# The Smurfs (movie)



## The World (Jun 18, 2010)

[YOUTUBE]http://www.youtube.com/watch?v=u-owNlg6dUQ[/YOUTUBE]

3D is taking over. Papa Smurf WHYYYYYYYYY!


> They've been around for over 50 years, but for the first time they're coming to our world. The Smurfs, the little blue people from comics and TV, are getting three-dimensional in a live-action/computer-animated feature film. Watch the exclusive teaser trailer, introduced by star Neil Patrick Harris, for a first look at the new digital Smurfs, then keep reading to find out how they end up in modern-day New York City.
> 
> In the original comic strips by Peyo, and later on the animated TV show, the Smurfs lived in a European setting during the Middle Ages. The movie begins in the same era, but the Smurfs' arch-enemy Gargamel (played by Hank Azaria) invades their village and sends them running. According to director Raja Gosnell ("Scooby-Doo"), some of the Smurfs stumble into a secret part of the forest where "there's a magical portal that transports them to Central Park."
> 
> ...


----------



## RAGING BONER (Jun 18, 2010)

man wth, am i really this fucking old?


----------



## Zhariel (Jun 18, 2010)

It'll be somewhere in the ballpark of Underdog and the Chipmunks movie, I assume. So, pretty bad.


----------



## Mider T (Jun 18, 2010)

I smell corny, poorly-executed jokes and a buttload of ass-shaking.(pun intended)


----------



## Jessica (Jun 18, 2010)

Not the Smurfs. 

This is just going to be so terrible and only children will enjoy it.


----------



## Tandaradei (Jun 18, 2010)

neil patrick harris makes everything awesome


----------



## ~Gesy~ (Jun 18, 2010)

never seen the show.

won't be watching the movie.


----------



## Banhammer (Jun 18, 2010)

> introduced by star Neil Patrick Harris



I need to know no more.


----------



## Chee (Jun 18, 2010)

I'll probably skip on this.


----------



## MunchKing (Jun 18, 2010)

NPH in this movie? I hope they use his singing voice.


----------



## Wolfarus (Jul 15, 2010)

*The smurfs (movie coming in 2011)*

Apparently they havnt done enough to capatalize / rape / exploit (however you want to look at it) the childhoods of people who grew up during the 80's.

Imdb page on it : 

Teaser trailor

[YOUTUBE]http://www.youtube.com/watch?v=lfMKkO5ZSFY[/YOUTUBE]

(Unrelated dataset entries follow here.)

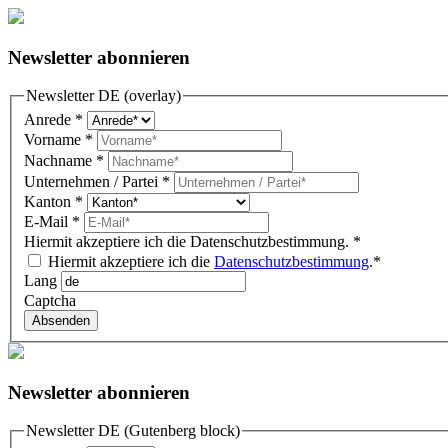
Newsletter abonnieren
Newsletter DE (overlay)
Anrede
*
Vorname
*
Nachname
*
Unternehmen / Partei
*
Kanton
*
E-Mail
*
Hiermit akzeptiere ich die Datenschutzbestimmung.
*
Hiermit akzeptiere ich die
Datenschutzbestimmung
.*
Lang
Captcha
Absenden
Newsletter abonnieren
Newsletter DE (Gutenberg block)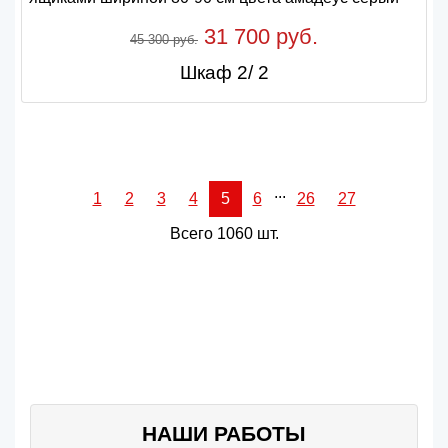
31 700 руб.
45 300 руб.
Шкаф 2/ 2
...
1
2
3
4
5
6
26
27
Всего 1060 шт.
НАШИ РАБОТЫ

Its way to early to try and make any reasonable predictions, imo. So i guess we'll have to see further on down the line


----------



## Emperor Joker (Jul 15, 2010)

First words that came out of my mouth after seeing that "Oh God...why?"


----------



## Wolfarus (Jul 15, 2010)

Emperor Joker said:


> First words that came out of my mouth after seeing that "Oh God...why?"



For cash and lulz, obviously


----------



## Hannibal (Jul 15, 2010)

All we need is a remake of HE-mAN and Thundercats, and we call it a full out rape.


----------



## Emperor Joker (Jul 15, 2010)

Hannibal said:


> All we need is a remake of HE-mAN and Thundercats, and we call it a full out rape.



...and Voltron


----------



## Wolfarus (Jul 15, 2010)

Hannibal said:


> All we need is a remake of HE-mAN and Thundercats, and we call it a full out rape.

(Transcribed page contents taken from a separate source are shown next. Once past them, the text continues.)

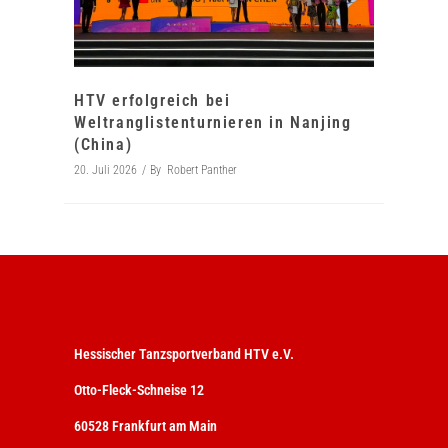
HTV erfolgreich bei
Weltranglistenturnieren in Nanjing
(China)
20. Juli 2026
By
Robert Panther
Hessischer Tanzsportverband HTV e.V.
Otto-Fleck-Schneise 12
60528 Frankfurt am Main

Thundercats are being redone in 2011 as well. Just as a new series, not a movie


----------



## Vanthebaron (Jul 15, 2010)

Thundercat won't be too bad as long as they keep the action and story the same and keep and chateera(sp) hot I'll be ok with this but a smurfs movie is in no way a good thing


----------



## The World (Jul 15, 2010)

I made a thread awhile back.


----------



## Wolfarus (Jul 15, 2010)

The World said:


> I made a thread awhile back.



Good ol' search function. Didnt turn up a thread about it so i made one.

Blech.


----------



## Achilles (Jul 16, 2010)

This looks like a parody of these Sat cartoon adaptation movies. You got the old rap music, characters transported to the big city for no good reason, lame puns with swear words to sound cool, and almost uncanny valley CGI.

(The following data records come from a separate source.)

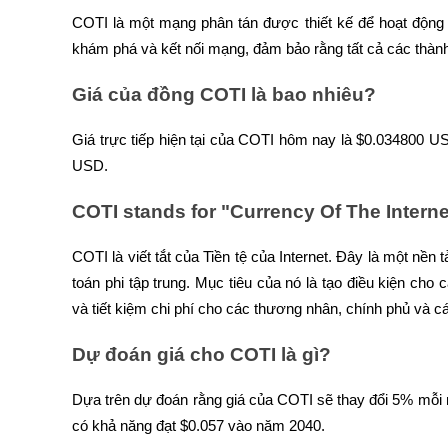
COTI là một mạng phân tán được thiết kế để hoạt động 
Staking
khám phá và kết nối mạng, đảm bảo rằng tất cả các thà
Lợi nhuận cao và truy cập ngay lập tức
Giá của đồng COTI là bao nhiêu?
Giá trực tiếp hiện tại của COTI hôm nay là $0.034800 USD
USD.
COTI stands for "Currency Of The Interne
COTI là viết tắt của Tiền tệ của Internet. Đây là một nền
Launchpool
toán phi tập trung. Mục tiêu của nó là tạo điều kiện cho 
Đặt cọc linh hoạt để kiếm được các token phổ biến.
và tiết kiệm chi phí cho các thương nhân, chính phủ và c
Dự đoán giá cho COTI là gì?
Dựa trên dự đoán rằng giá của COTI sẽ thay đổi 5% mỗi 
có khả năng đạt $0.057 vào năm 2040.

I wonder if this will manage to be a stupid as Garfield: Tale of Two Kitties where everyone is amazed to find two cats of the same exact breed that look alike.


----------



## αshɘs (Jul 16, 2010)

Horrible.

When the smurfs pop up in the big city and the music starts...


----------



## Nodonn (Jul 16, 2010)

Why *the fuck* would 3d be necessary for this?


----------



## Bathroom_Mop (Jul 16, 2010)

When they said in 3D, I felt like going outside and shooting a bunch of people. When is that shit going to stop


----------



## Menace (Jul 16, 2010)

Bathroom_Mop said:


> When they said in 3D, I felt like going outside and shooting a bunch of people. When is that shit going to stop



When 3-D is a given accomadation in all movie theatres. So, yeah, sit back and enjoy hearing 'In *3-D*' for a while.


----------